FETÖ'nün, bu illegal eylemleri ve cinayetleri göz önüne alındığında yasal ve demokratik otoriteyi kendisine düşman görüp anayasal düzeni yıkmaya çalıştığı ve sivillere yönelik şiddet uyguladığı belirtilen raporda, şunlar kaydedildi:
"Bu özelliği ile FETÖ, eğitim ve hizmet hareketi görüntüsünün altında kod adlarının kullanıldığı ve özel haberleşme kanallarının olduğu ezoterik yapıya sahip olması, ideolojik bağlamda mesianik bir inançla hareket etmesi, seçilmiş kült bir lidere dayalı ve silahlı unsurlara sahip olması yönünden 'yeni nesil terör örgütüdür.
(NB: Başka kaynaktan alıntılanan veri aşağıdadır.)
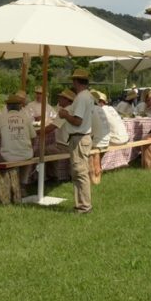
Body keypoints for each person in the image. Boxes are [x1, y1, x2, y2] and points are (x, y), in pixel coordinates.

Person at [56, 69, 94, 213]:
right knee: (79, 172)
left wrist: (65, 115)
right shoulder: (87, 96)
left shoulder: (82, 97)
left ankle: (84, 206)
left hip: (79, 137)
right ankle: (82, 205)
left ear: (76, 81)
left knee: (80, 172)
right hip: (81, 137)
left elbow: (78, 121)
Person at [0, 93, 36, 184]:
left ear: (7, 106)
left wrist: (3, 134)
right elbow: (34, 137)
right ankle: (23, 184)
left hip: (8, 156)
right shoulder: (26, 118)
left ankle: (6, 184)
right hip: (26, 155)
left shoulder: (2, 118)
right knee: (26, 156)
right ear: (20, 106)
Bu örgüt, en kanlı eylemlerini Türkiye'de gerçekleştirmiştir ancak bu örgütün, halihazırda faaliyet gösterdiği ülkelerde Türkiye'dekine benzer bir yapılanması olduğu ya da bu yapılanmanın tamamlanma sürecinde olduğu düşünüldüğünde FETÖ'nün, aynı zamanda uluslararası bir terör örgütü olduğu aşikardır.
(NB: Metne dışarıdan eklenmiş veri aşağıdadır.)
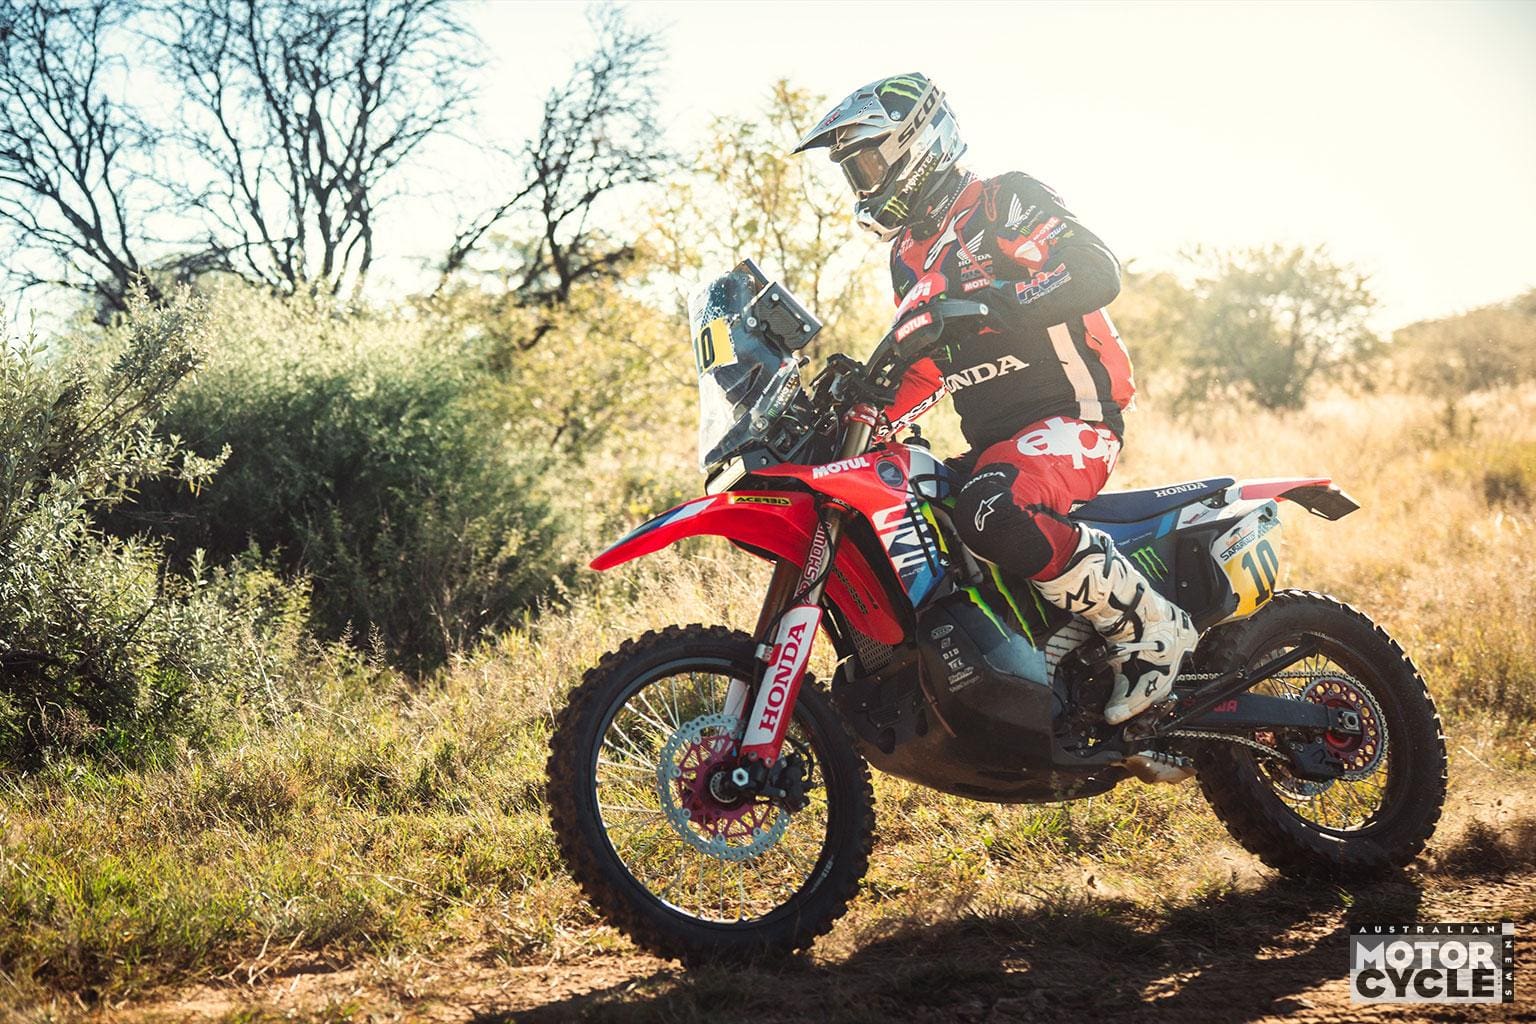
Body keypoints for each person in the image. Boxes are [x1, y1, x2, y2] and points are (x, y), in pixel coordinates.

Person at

Bu yüzden, uluslararası terörizmle mücadele kapsamında FETÖ ile mücadelede uluslararası iş birliği elzemdir."
"FETÖ, iş birliklerini inanç temelinde meşrulaştırıyor"
Raporu hazırlayan öğretim üyelerinden Doktor Öğretim Üyesi Buğra Sarı, AA muhabirine yaptığı değerlendirmede, FETÖ'nün diğer terör örgütleriyle iş birliğinden imtina etmediğini, kirli amaçları için her türlü iş birliği ve hareket tarzını inanç temelli meşrulaştırdığını söyledi.
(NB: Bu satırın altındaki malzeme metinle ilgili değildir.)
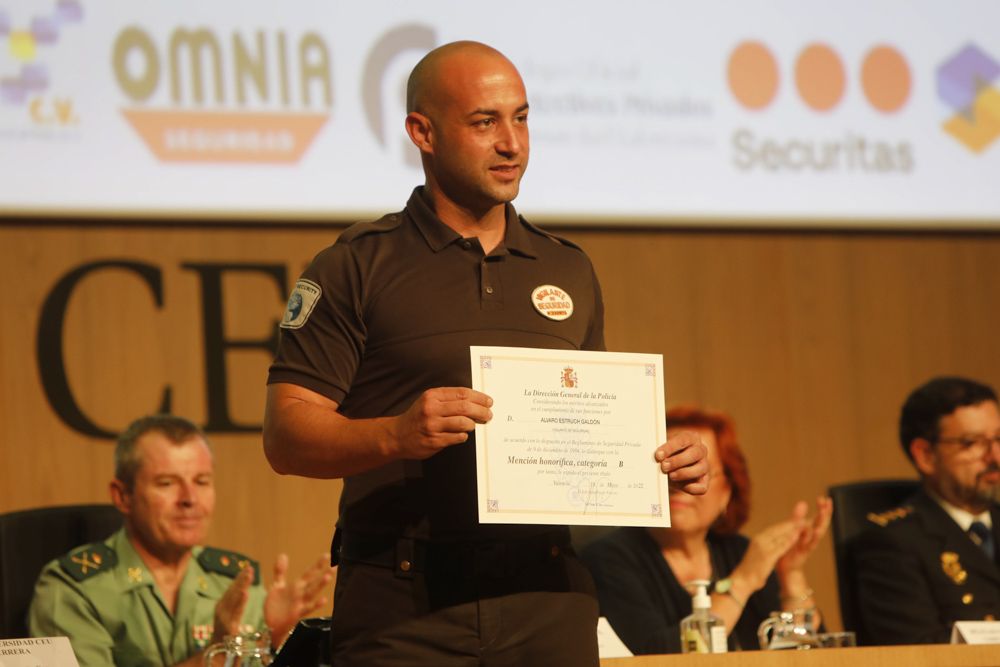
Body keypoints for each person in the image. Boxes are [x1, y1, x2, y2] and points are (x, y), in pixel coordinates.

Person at [262, 40, 709, 666]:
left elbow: (588, 428)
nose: (513, 143)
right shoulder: (355, 266)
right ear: (423, 131)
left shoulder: (568, 267)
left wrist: (663, 460)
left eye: (521, 118)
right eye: (485, 122)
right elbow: (285, 437)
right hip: (405, 608)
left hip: (547, 599)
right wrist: (395, 434)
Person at [28, 414, 335, 667]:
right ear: (122, 496)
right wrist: (215, 656)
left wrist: (280, 643)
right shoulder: (72, 589)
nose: (190, 499)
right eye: (167, 483)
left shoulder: (233, 581)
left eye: (201, 482)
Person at [581, 406, 832, 653]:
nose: (678, 483)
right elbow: (654, 655)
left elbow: (810, 653)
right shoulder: (608, 558)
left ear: (727, 492)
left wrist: (792, 575)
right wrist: (742, 582)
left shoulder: (739, 551)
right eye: (667, 468)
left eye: (697, 469)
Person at [854, 376, 1000, 644]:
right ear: (925, 455)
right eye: (972, 443)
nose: (995, 457)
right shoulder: (894, 543)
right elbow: (917, 653)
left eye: (999, 439)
Sarı, "Bu doğrultuda FETÖ, etnik temelli aşırı sol PKK/PYD, radikal dini temelli DEAŞ, aşırı sol ideolojik temelli DHKP-C gibi terör örgütleri ile çok rahat iş birliği içine girebilmektedir. Bunun yanında, farklı gruplara sızdırdığı kriptolar vasıtasıyla kendisine zemin bulup örgütsel faaliyetlerine devam etmeye çalışmaktadır. Hatta FETÖ, Ergenekon-Balyoz kumpasları sürecinde cezaevindeki askerleri takip etmek amacıyla kendi yandaşı bir generali de tutuklayarak cezaevine attırdığı bilinmektedir." diye konuştu.